Stored records =>
• • •

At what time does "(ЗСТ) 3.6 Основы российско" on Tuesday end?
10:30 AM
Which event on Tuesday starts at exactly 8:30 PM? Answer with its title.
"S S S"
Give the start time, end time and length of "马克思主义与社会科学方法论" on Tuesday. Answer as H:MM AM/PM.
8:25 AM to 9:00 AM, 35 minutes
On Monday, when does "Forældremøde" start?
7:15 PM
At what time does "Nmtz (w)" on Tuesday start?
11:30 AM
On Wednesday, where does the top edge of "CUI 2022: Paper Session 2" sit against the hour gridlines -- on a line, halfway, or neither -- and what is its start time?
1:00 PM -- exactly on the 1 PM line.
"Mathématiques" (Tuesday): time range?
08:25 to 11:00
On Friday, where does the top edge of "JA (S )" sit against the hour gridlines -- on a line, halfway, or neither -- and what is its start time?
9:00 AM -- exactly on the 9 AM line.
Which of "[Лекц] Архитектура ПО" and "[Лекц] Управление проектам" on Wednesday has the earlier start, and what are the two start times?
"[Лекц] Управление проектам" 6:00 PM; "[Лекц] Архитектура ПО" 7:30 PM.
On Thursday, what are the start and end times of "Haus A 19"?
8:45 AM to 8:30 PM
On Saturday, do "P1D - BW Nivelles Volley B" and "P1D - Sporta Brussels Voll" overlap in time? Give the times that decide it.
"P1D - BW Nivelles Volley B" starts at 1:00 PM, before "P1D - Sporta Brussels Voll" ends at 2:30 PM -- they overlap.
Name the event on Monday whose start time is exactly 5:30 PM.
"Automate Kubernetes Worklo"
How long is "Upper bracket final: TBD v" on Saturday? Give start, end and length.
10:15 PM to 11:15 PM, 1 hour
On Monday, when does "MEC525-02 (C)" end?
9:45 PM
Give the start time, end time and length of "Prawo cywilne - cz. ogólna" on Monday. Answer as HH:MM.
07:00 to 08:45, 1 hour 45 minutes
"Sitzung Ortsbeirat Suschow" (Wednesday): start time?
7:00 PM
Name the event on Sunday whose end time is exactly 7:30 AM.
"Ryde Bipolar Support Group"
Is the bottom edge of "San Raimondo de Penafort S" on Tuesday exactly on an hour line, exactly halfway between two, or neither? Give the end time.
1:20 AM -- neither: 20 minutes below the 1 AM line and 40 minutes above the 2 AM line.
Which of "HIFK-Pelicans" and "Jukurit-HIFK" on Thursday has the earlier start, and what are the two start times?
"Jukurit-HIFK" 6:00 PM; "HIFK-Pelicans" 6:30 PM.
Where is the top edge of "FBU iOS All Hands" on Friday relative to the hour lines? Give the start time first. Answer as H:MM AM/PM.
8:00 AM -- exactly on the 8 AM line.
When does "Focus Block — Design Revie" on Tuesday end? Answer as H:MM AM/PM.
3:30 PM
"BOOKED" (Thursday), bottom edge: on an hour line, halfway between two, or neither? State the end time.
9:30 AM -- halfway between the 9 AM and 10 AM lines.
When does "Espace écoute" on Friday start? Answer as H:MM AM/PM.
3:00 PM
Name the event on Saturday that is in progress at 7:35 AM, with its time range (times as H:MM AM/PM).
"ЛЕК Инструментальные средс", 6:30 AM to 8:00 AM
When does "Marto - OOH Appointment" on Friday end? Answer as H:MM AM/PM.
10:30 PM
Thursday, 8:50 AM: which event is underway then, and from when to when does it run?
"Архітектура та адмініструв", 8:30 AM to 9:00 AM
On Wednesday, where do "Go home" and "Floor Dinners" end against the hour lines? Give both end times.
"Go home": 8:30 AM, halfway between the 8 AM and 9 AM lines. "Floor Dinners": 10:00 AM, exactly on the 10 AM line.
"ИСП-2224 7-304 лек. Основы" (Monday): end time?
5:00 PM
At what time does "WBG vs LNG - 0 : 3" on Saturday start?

• • •

What needs to be done =>
Transcribe the records verbatim, beginning at the line that contains "On Thursday, what" and stopping after the line that contains "8:30 AM to 9:00 AM".

Reply =>
On Thursday, what are the start and end times of "Haus A 19"?
8:45 AM to 8:30 PM
On Saturday, do "P1D - BW Nivelles Volley B" and "P1D - Sporta Brussels Voll" overlap in time? Give the times that decide it.
"P1D - BW Nivelles Volley B" starts at 1:00 PM, before "P1D - Sporta Brussels Voll" ends at 2:30 PM -- they overlap.
Name the event on Monday whose start time is exactly 5:30 PM.
"Automate Kubernetes Worklo"
How long is "Upper bracket final: TBD v" on Saturday? Give start, end and length.
10:15 PM to 11:15 PM, 1 hour
On Monday, when does "MEC525-02 (C)" end?
9:45 PM
Give the start time, end time and length of "Prawo cywilne - cz. ogólna" on Monday. Answer as HH:MM.
07:00 to 08:45, 1 hour 45 minutes
"Sitzung Ortsbeirat Suschow" (Wednesday): start time?
7:00 PM
Name the event on Sunday whose end time is exactly 7:30 AM.
"Ryde Bipolar Support Group"
Is the bottom edge of "San Raimondo de Penafort S" on Tuesday exactly on an hour line, exactly halfway between two, or neither? Give the end time.
1:20 AM -- neither: 20 minutes below the 1 AM line and 40 minutes above the 2 AM line.
Which of "HIFK-Pelicans" and "Jukurit-HIFK" on Thursday has the earlier start, and what are the two start times?
"Jukurit-HIFK" 6:00 PM; "HIFK-Pelicans" 6:30 PM.
Where is the top edge of "FBU iOS All Hands" on Friday relative to the hour lines? Give the start time first. Answer as H:MM AM/PM.
8:00 AM -- exactly on the 8 AM line.
When does "Focus Block — Design Revie" on Tuesday end? Answer as H:MM AM/PM.
3:30 PM
"BOOKED" (Thursday), bottom edge: on an hour line, halfway between two, or neither? State the end time.
9:30 AM -- halfway between the 9 AM and 10 AM lines.
When does "Espace écoute" on Friday start? Answer as H:MM AM/PM.
3:00 PM
Name the event on Saturday that is in progress at 7:35 AM, with its time range (times as H:MM AM/PM).
"ЛЕК Инструментальные средс", 6:30 AM to 8:00 AM
When does "Marto - OOH Appointment" on Friday end? Answer as H:MM AM/PM.
10:30 PM
Thursday, 8:50 AM: which event is underway then, and from when to when does it run?
"Архітектура та адмініструв", 8:30 AM to 9:00 AM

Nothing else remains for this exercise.